As games became more sophisticated in terms of the multiple tasks they demanded of the player, so controllers too, became more sophisticated. Want to peer around that wall in the midst of a nerve-wracking stealth game? You got it. Want to switch to your targeting computer during the terrifying battle in the asteroid field? You got it. Want to change radio channel as you careen towards oncoming traffic down the main thoroughfare of the city? You'd better believe it.

For manufacturers of hardware, the tension between allowing developers to create more thoroughly interactive gaming experiences and between creating ergonomically sensible controllers that don't utterly confuse the player is an acute one. Though game consoles themselves might become more sophisticated with each new incarnation, existing hardware producers often and sensibly retain the basics of their control interface, a la Sony. Microsoft promptly supplied European users with a smaller version of their controller following complaints that the original version was far too unwieldy. Now there's responsiveness for you.

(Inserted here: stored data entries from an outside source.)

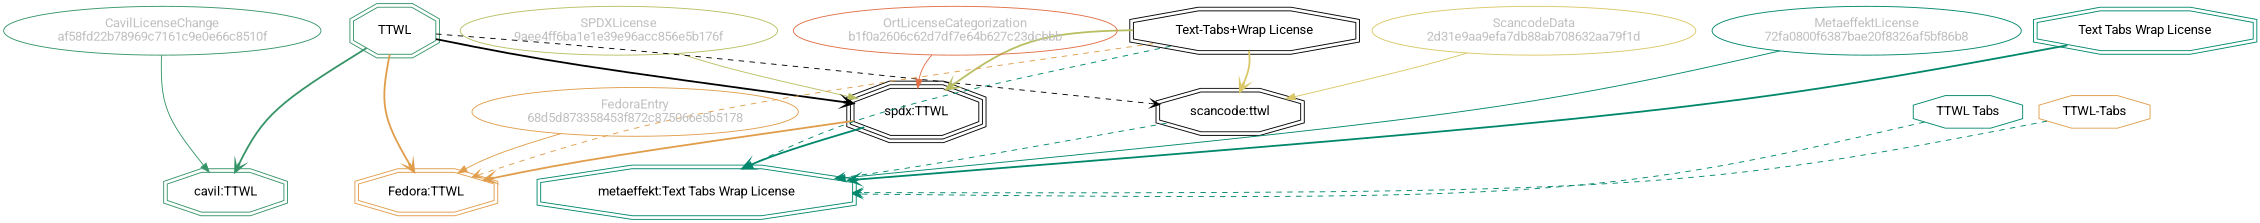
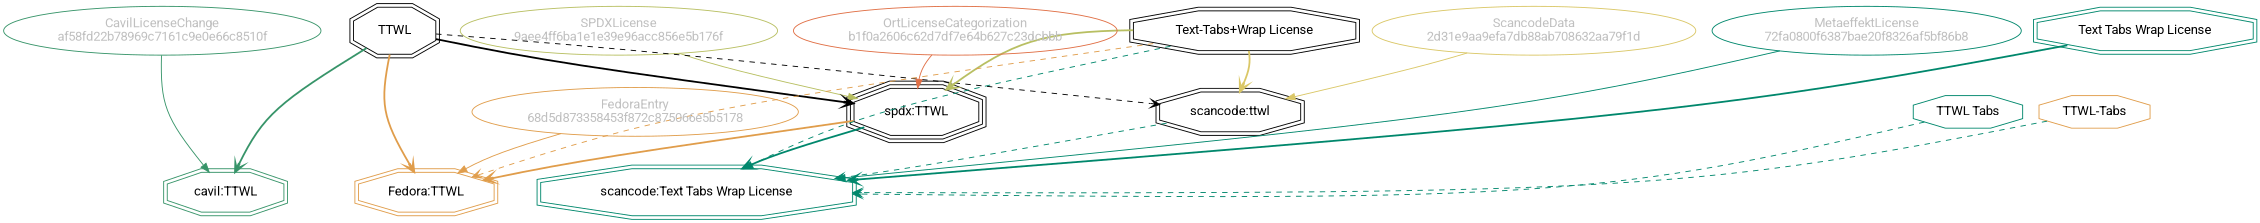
  strict digraph {
    fontname=Roboto
    splines=curved
    node [fontname=Roboto shape=doubleoctagon]
    edge [color="#00876c" fontname=Roboto weight=0.5 arrowhead=vee style=bold]
    n1 [color="#b8bf62" fillcolor="beige;1" fontcolor=gray label="SPDXLicense\n9aee4ff6ba1e1e39e96acc856e5b176f" shape=ellipse]
    n2 [label="spdx:TTWL" shape=tripleoctagon]
    n3 [color="#e09d4b" label="Fedora:TTWL"]
-   n4 [color="#00876c" label="metaeffekt:Text Tabs Wrap License"]
-   n5 [label=TTWL color="#379469"]
+   n4 [color="#00876c" label="scancode:Text Tabs Wrap License"]
+   n5 [label=TTWL]
    n6 [label="scancode:ttwl"]
    n7 [color="#379469" label="cavil:TTWL"]
    n8 [label="Text-Tabs+Wrap License"]
    n9 [color="#e09d4b" fillcolor="beige;1" fontcolor=gray label="FedoraEntry\n68d5d873358453f872c875066e5b5178" shape=ellipse]
    n10 [color="#dac767" fillcolor="beige;1" fontcolor=gray label="ScancodeData\n2d31e9aa9efa7db88ab708632aa79f1d" shape=ellipse]
    n11 [color="#e06f45" fillcolor="beige;1" fontcolor=gray label="OrtLicenseCategorization\nb1f0a2606c62d7df7e64b627c23dcbbb" shape=ellipse]
    n12 [color="#379469" fillcolor="beige;1" fontcolor=gray label="CavilLicenseChange\naf58fd22b78969c7161c9e0e66c8510f" shape=ellipse]
    n13 [color="#00876c" fillcolor="beige;1" fontcolor=gray label="MetaeffektLicense\n72fa0800f6387bae20f8326af5bf86b8" shape=ellipse]
    n14 [color="#00876c" label="Text Tabs Wrap License"]
    n15 [color="#00876c" label="TTWL Tabs" shape=octagon]
    n16 [color="#e09d4b" label="TTWL-Tabs" shape=octagon]
    n1 -> n2 [color="#b8bf62" arrowhead="" style=""]
    n2 -> n3 [color="#e09d4b" weight=0.7]
    n2 -> n4 [weight=0.7]
    n5 -> n2 [weight=0.7 color=""]
    n5 -> n3 [color="#e09d4b" weight=0.7]
    n5 -> n6 [style=dashed weight=0.7 color=""]
    n5 -> n7 [color="#379469" weight=0.7]
    n6 -> n4 [style=dashed]
    n8 -> n2 [color="#b8bf62" weight=0.7]
    n8 -> n3 [color="#e09d4b" style=dashed]
    n8 -> n4 [arrowhead=normal style=dashed]
    n8 -> n6 [color="#dac767" weight=0.7]
    n9 -> n3 [color="#e09d4b" arrowhead="" style=""]
    n10 -> n6 [color="#dac767" arrowhead="" style=""]
    n11 -> n2 [color="#e06f45" arrowhead="" style=""]
    n12 -> n7 [color="#379469" arrowhead="" style=""]
    n13 -> n4 [arrowhead="" style=""]
    n14 -> n4 [weight=0.7]
    n15 -> n4 [style=dashed]
    n16 -> n4 [style=dashed]
  }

The joystick and its many variants have evolved through the rubbery inelegance and workperson-like reliability of the Atari CX40, through the brightly colored simplicity of Nintendo's Joypad, through to the sophisticated elegance of the Big Three's Next Generation controllers. Not only is it just the events on screen that feedback responses to the actions of the controller, vibration mechanisms mean that controllers can even feedback themselves.

Sure, bespoke peripherals proliferate: these days we have steering wheels, light guns, Sony's EyeToy, dance mats, and the microphones of Sony's SingStar karaoke-style game. None of this stuff is particularly new; there's been a long history of experimentation with interface devices other than the plain old joystick or controller. And while it's great to see such innovation, it seems likely to me that some form of generic control device will continue to define the ongoing evolution of the video game.

As I launch into another round of Alien Scum on my Sony Ericsson mobile, twiddling away on a teeny weeny joystick seemingly designed for use by GI Joe or Barbie, I can't help but remember those early joys fondly. You never forget your first.